[Provided passage — start]

When you leave a job, don't forget one of your most important assets – your retirement account savings. Every year you save a portion of your paycheck into your 401(k) so that you can have a more fulfilling retirement. Many people also receive a company match to boost their savings. While there are a few advantages to keeping your company retirement account where it's at, there are often even more reasons to roll over your 401(k) to an IRA.

What is a 401(k) rollover?

A 401(k) rollover is the process of transferring money from a former employer's retirement plan to another retirement plan. Usually, employees transfer their savings to an Individual Retirement Account (IRA), but some investors roll over the balance to their new employer's retirement plan.

When you perform a rollover correctly, there are no penalties or tax implications. If mistakes are made, you may incur a penalty and your entire balance could become taxable.

There are several common reasons why people request a 401(k) rollover. Some companies require ex-employees to transfer the money, especially if the balance is relatively low. Many investors roll over their retirement savings to expand their investment options or to use lower-cost investment options. While others prefer the simplification of having fewer accounts to manage.

How to rollover a 401(k) to a Traditional IRA

When you want to roll over your 401(k) to an IRA, there are certain steps that you must follow to avoid penalties and to ensure that you don't trigger a tax event.

Many companies proactively send out a letter informing an ex-employee of their retirement plan options, but not all do this. After you have left the company, you can request a rollover from the company's retirement plan to your desired retirement plan.

There are three ways to complete a rollover:

  • Direct rollover. The company retirement account will transfer the 401(k) balances to the investment company of your choice. A check may be sent to you, but it will be made payable to your new retirement account and you'll need to forward the check to them. No taxes will be withheld, so the full amount of your balance will be sent to your new retirement account. This is the best option for most investors.
  • Trustee-to-trustee transfer. If your new retirement account allows it, you can transfer all of your current investments directly into your new account. This avoids liquidating the investments into cash and reinvesting the cash into investments offered by your new investment company. Some 401(k) accounts offer share classes that are not available to IRAs, so this may not be an option for many investors.

[Provided passage — finish]

- What you need to do:
a) List the reasons the passage on 401(k) rollovers gives for why people commonly request a rollover.
b) Write the next part of the passage on 401(k) rollovers, picking up right after its final sentence.

[Data — start]

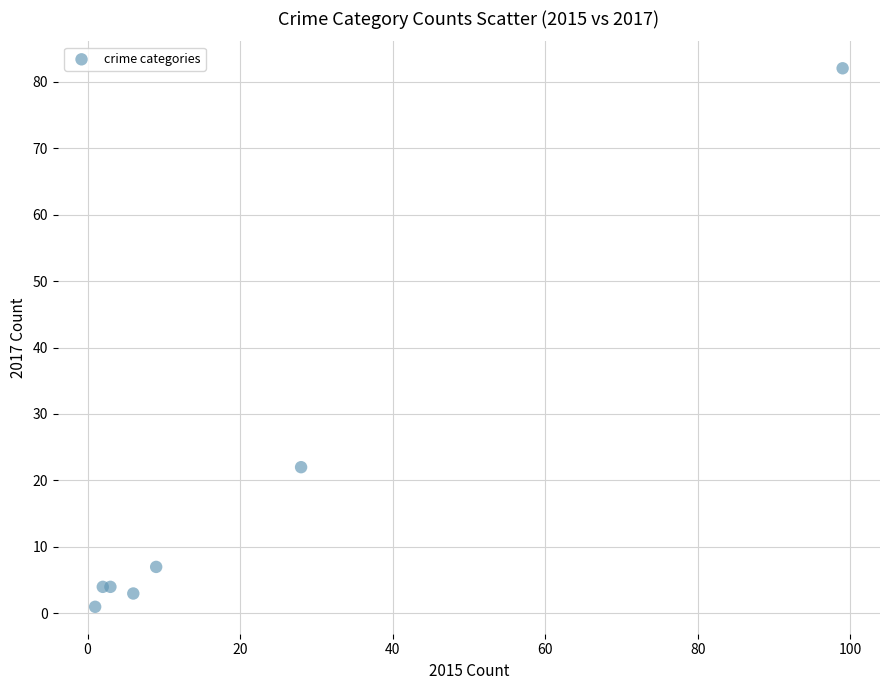

What Y value in the scatter plot is closest to 41?

22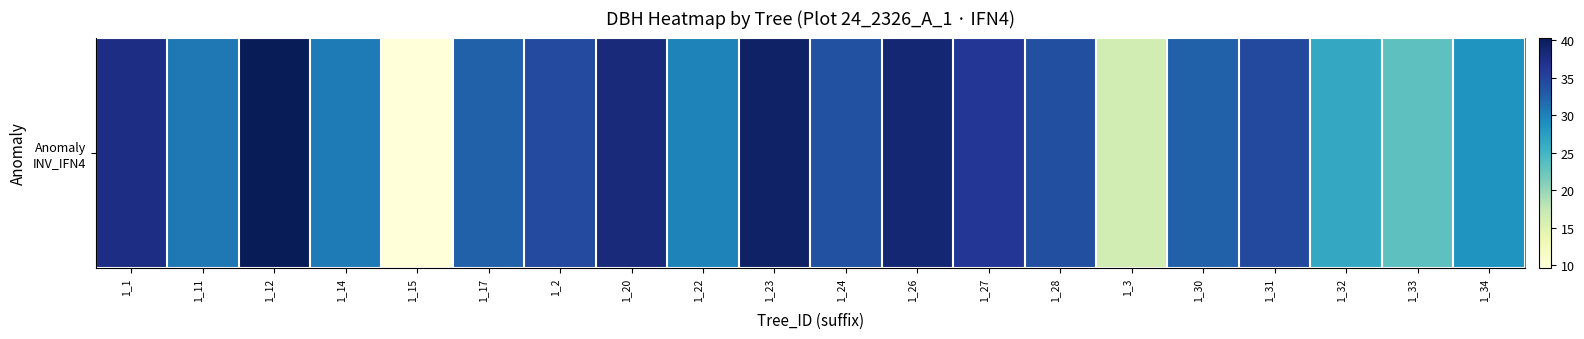

What is the sum of all values?

626.9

[Data — finish]

- Responses:
a)
- Some companies require ex-employees to transfer the money, especially if the balance is relatively low.
- Investors want to expand their investment options.
- Investors want to use lower-cost investment options.
- Some people prefer the simplification of having fewer accounts to manage.

b)
  • 60-day rollover. A check is paid directly to you for the balance of your retirement account minus withholding for taxes. The typical withholding amount is 20% of the balance, which can be a significant amount depending on your retirement savings. To avoid taxes and potential penalties, you must deposit the full balance into your new retirement account within 60 days, which means you have to cover the taxes withheld out of your personal funds.

Investors who transfer cash into their new retirement account must choose how to allocate their investments. Most IRA accounts offer a much greater variety of investment choices than a 401(k), so the process can be overwhelming for some investors. Many investors decide to choose investments on their own, while others benefit from having professional advice.

What are the pros & cons of rolling over a 401(k) to an IRA?

When considering rolling over your 401(k) balance to an IRA, it pays to know the pros and cons of this decision. While it is generally considered a smart financial move, it doesn't make sense for every investor.

Pros

  • More investment choices. Most IRA accounts have a wider array of investment options than the average of 28 in a 401(k). Investors can also transfer funds into a self-directed IRA to invest in real estate and other non-traditional investments.
  • Lower cost options. An IRA has access to lower-cost options, such as ETFs and index funds, that can reduce the expenses of investing through a company retirement account.
  • Convenience. When all of your investment accounts are with one company, it is easier to keep track of your investments and reduces the number of statements that you'll receive.
  • Future contributions are allowed. As long as your income allows, you may continue to contribute to an IRA. Once you have left your previous employer, you may not make additional contributions to their company retirement account.

Cons

  • No loan provisions. When you transfer your previous 401(k) to your new company retirement plan, you may be able to borrow against the balance. IRAs do not allow investors to borrow from their accounts.
  • Early retirement options. Company retirement accounts allow for penalty-free withdrawals if you retire the year you turn 55 or older. Owners of IRAs can start early retirement withdrawals, but the process is more complex.
  • Protection from creditors. Company retirement plan assets are generally protected from judgments by creditors. The protection of IRAs varies by state and there may be a cap as to what is protected.

What about 401(k) to Roth IRA conversions?

A 401(k) is an excellent way to save for retirement through tax deductions today and tax-deferred growth until you start making withdrawals in retirement. However, with tax rates at historical lows today, many people want to take advantage of the current tax rules and convert their traditional 401(k) into a Roth IRA to have tax-free growth and withdrawals in the future.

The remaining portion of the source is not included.